Each grain has different storage requirements. Most grains are stored in silos which usually provide the right conditions to prevent spoilage, discourage the growth of microorganisms as well as pest infestation, and preserve the grain’s quality so it can fetch a higher price. Farmers need to ensure that their silos are clean before putting the grains in them. While the cleaning can be done manually, this would take too long. To save time, farmers can use professional grain silo cleaning services to ensure the cleaning is done quickly and safely.
Once the grain is in the stores, all that is left is to manage the grain residues. Many farmers choose to leave these residues in the field for mulching. Some may harvest these residues which are then used as animal fodder when mixed with other residues and constituents.
Some grains, such as rice, undergo milling as the last post-production process. This is where the husk is removed to leave edible grain which is free of impurities.

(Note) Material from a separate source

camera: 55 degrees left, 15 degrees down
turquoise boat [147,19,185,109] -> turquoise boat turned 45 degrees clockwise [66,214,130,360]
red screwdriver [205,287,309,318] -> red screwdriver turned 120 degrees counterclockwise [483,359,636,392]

There are different standards for milling, with the standard determining the percentage of broken grains. Depending on the customer, the rice should only have a small percentage of broken grains.

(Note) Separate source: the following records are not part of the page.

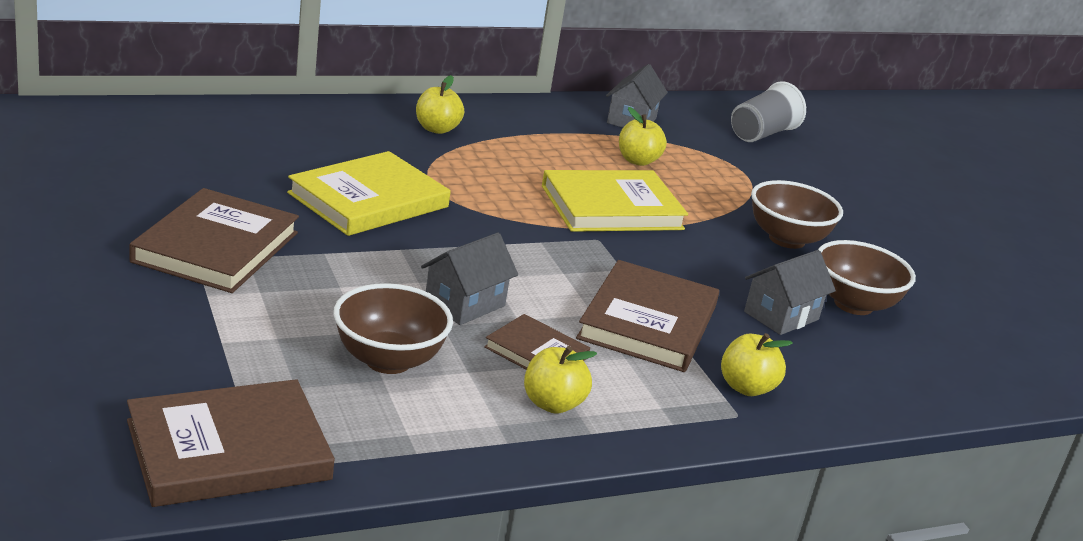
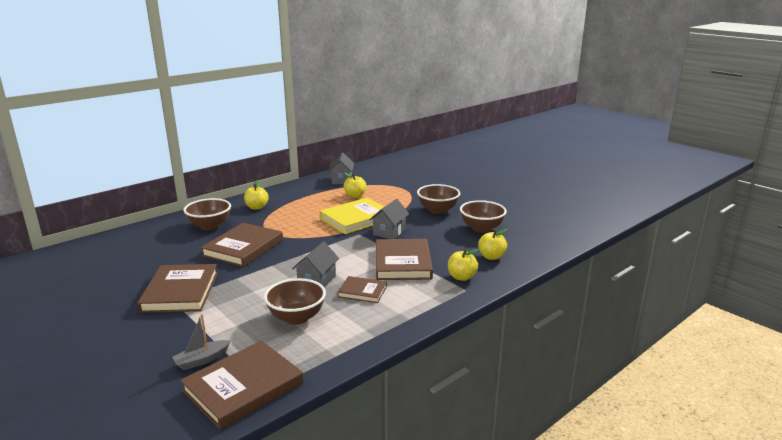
camera: 15 degrees left, 5 degrees down
yellow book [287,151,451,236] -> brown book [201,223,283,267]
yellow apple [524,346,597,414] -> yellow apple moved to [478,229,508,260]
grey cup [731,81,806,142] -> none
grey house [744,250,836,335] -> grey house moved to [369,199,409,239]
none -> grey boat [172,314,230,371]
none -> brown bowl [183,198,231,230]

Farmers are usually not involved in the direct sale of their products and so they sell to what is known as a grain elevator. They sell their grains at the going market rates and these elevators hold the grains until the prices in the market are right. In cases where the prices of the produce are likely to go down, these elevators will sell the grain as soon as they receive it, usually for a small profit. These elevators can also sell the grain to larger corporations who then export the grain or sell it in the domestic market for domestic consumption.
Harvesting grains and the processes that follow are important as they directly affect the quality of the grains once it comes time to sell. Proper procedures can also help to ensure a larger final yield. These processes should be managed well if a farmer would like to see remarkable results for their efforts.